High-precision positioning reduces fastening defects in mobile phones.
The disc's outlet positioning structure is optimized, achieving higher screw outlet positioning accuracy of up to ±0.05mm for more precise screw pickup. The structure is wear-resistant and durable for long-term operation, ensuring the suction nozzle's pickup position remains stable without deviation, preventing skewed screws or cross-threading during fastening. This effectively reduces floating or missing screws, improving the overall product yield.

Dust-free and clean feeding meets the standards of 3C mobile phone clean workshops.
The entire unit features a dust-free feeding optimization design. The disc's low-friction transport structure significantly reduces the generation of metal dust and shavings, with no oil or grease emission. This meets the high cleanliness requirements for assembling precision mobile phone components, preventing screws carrying impurities from scratching the motherboard, screen, or middle frame, thus reducing rework costs associated with cosmetic defects.

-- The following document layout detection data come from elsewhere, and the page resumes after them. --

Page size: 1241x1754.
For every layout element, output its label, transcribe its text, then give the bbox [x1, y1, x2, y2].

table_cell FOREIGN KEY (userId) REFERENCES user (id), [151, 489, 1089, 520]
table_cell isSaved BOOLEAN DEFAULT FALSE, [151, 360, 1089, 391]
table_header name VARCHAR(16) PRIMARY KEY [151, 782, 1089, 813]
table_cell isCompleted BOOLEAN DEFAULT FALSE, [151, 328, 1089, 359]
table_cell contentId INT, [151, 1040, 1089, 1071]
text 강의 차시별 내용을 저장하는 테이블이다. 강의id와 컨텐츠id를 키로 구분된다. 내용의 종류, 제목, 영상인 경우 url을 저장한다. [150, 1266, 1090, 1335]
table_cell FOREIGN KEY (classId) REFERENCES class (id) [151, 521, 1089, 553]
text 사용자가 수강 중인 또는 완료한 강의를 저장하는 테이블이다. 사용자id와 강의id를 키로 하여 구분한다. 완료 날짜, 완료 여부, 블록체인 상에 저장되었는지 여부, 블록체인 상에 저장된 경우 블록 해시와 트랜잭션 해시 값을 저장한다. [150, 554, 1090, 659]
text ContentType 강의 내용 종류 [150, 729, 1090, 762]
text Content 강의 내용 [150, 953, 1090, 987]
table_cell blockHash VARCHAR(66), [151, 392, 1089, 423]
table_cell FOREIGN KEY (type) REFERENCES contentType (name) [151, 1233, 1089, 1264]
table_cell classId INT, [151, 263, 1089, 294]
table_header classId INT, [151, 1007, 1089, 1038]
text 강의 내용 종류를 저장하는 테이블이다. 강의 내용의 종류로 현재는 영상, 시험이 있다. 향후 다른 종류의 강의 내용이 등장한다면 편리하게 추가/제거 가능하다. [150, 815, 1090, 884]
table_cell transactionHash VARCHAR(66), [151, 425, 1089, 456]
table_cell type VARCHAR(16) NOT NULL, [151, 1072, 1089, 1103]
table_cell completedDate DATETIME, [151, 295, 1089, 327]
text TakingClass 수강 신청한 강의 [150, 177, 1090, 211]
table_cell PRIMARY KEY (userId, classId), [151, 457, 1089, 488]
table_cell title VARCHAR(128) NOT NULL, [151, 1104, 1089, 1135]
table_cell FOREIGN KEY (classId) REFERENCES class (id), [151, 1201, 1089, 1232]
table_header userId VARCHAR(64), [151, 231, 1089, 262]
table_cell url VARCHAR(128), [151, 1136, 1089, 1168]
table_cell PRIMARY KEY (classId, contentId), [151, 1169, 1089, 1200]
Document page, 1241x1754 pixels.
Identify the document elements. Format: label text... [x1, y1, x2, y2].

Optional length detection to prevent scrap due to mixed screws.
An optional length detection module can differentiate screw lengths automatically during the feeding process. Screws with abnormal lengths are sorted and rejected at the source, preventing the mixing of different screw lengths and avoiding assembly scrap caused by such errors. This is suitable for flexible production lines that assemble multiple screw specifications on the same line.

To address the pain points of micro screw feeding in mobile phones, the Danikor disc feeder provides an integrated solution covering aspects such as jam prevention, adaptability to various screw lengths, cleanliness, precision, intelligent warning, prevention of mixed screws, and low maintenance. It is ideally suited for automated screw fastening stations in mobile phone assembly, reducing downtime, lowering defect rates, cutting manual maintenance costs, and enhancing the automation stability and overall production capacity of 3C mobile phone assembly lines.